** The data follows **

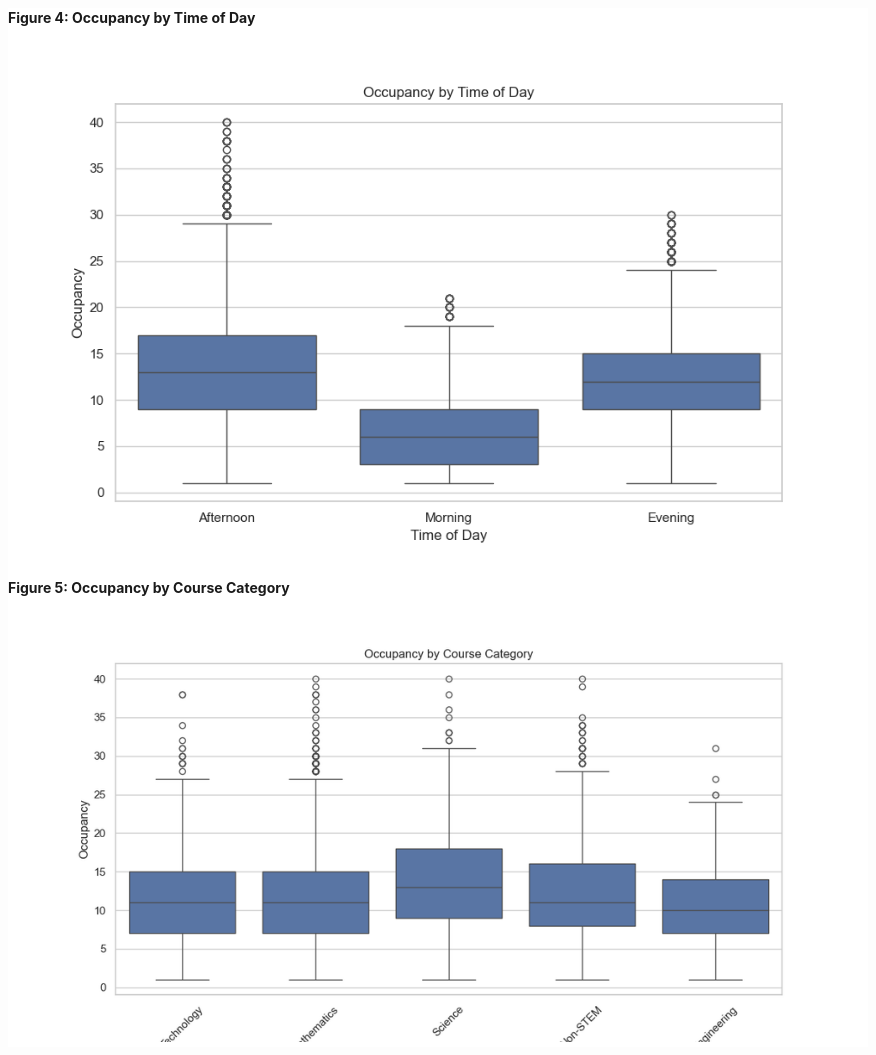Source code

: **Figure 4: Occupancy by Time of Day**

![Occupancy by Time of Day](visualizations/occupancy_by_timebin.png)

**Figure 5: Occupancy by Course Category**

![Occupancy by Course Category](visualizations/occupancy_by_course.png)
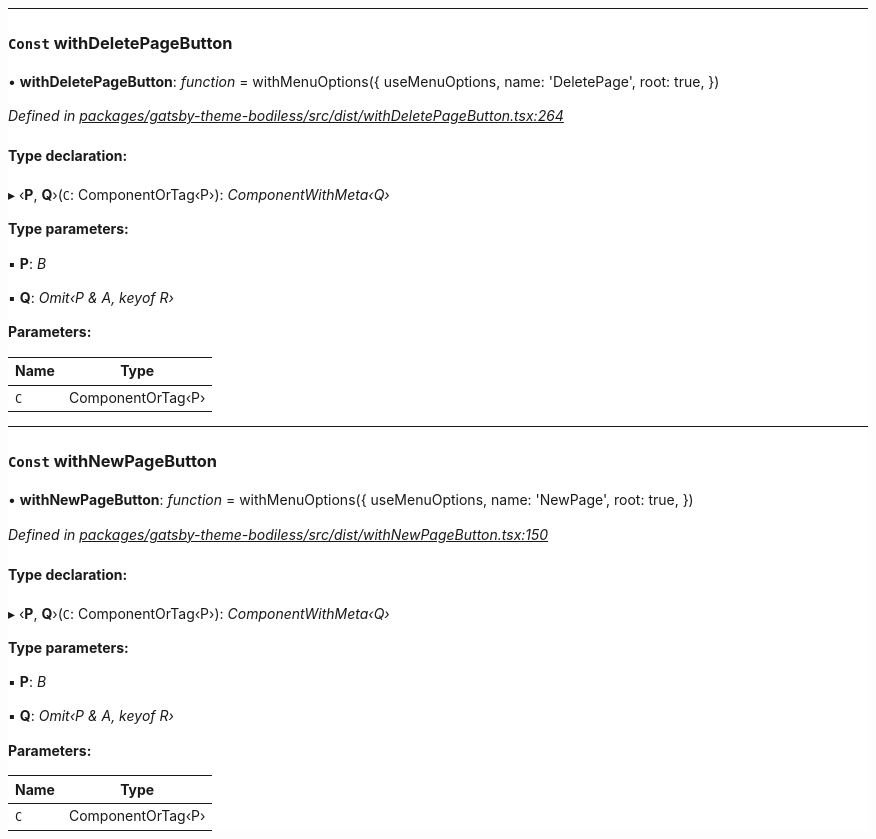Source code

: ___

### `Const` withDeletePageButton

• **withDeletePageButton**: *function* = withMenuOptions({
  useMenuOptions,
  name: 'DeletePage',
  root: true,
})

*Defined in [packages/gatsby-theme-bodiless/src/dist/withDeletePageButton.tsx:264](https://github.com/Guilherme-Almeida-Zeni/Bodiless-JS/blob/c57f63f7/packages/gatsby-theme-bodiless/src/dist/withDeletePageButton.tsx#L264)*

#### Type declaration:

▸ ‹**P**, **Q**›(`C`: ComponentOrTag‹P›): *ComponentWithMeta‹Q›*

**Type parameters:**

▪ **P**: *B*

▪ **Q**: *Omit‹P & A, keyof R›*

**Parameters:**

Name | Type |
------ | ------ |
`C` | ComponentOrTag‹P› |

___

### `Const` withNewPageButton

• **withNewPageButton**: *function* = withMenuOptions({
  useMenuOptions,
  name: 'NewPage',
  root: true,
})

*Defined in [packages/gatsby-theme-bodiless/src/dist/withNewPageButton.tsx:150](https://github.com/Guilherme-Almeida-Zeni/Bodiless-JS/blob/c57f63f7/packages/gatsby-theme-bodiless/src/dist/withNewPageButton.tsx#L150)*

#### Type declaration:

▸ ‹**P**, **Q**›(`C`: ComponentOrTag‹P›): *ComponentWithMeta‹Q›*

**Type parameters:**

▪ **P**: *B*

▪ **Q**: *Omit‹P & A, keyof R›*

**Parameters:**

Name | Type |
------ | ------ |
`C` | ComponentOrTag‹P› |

** End of The data **

= Exercise description =
Copy each line above that contains the string "dist".

= Answer to this exercise =
*Defined in [packages/gatsby-theme-bodiless/src/dist/withDeletePageButton.tsx:264](https://github.com/Guilherme-Almeida-Zeni/Bodiless-JS/blob/c57f63f7/packages/gatsby-theme-bodiless/src/dist/withDeletePageButton.tsx#L264)*
*Defined in [packages/gatsby-theme-bodiless/src/dist/withNewPageButton.tsx:150](https://github.com/Guilherme-Almeida-Zeni/Bodiless-JS/blob/c57f63f7/packages/gatsby-theme-bodiless/src/dist/withNewPageButton.tsx#L150)*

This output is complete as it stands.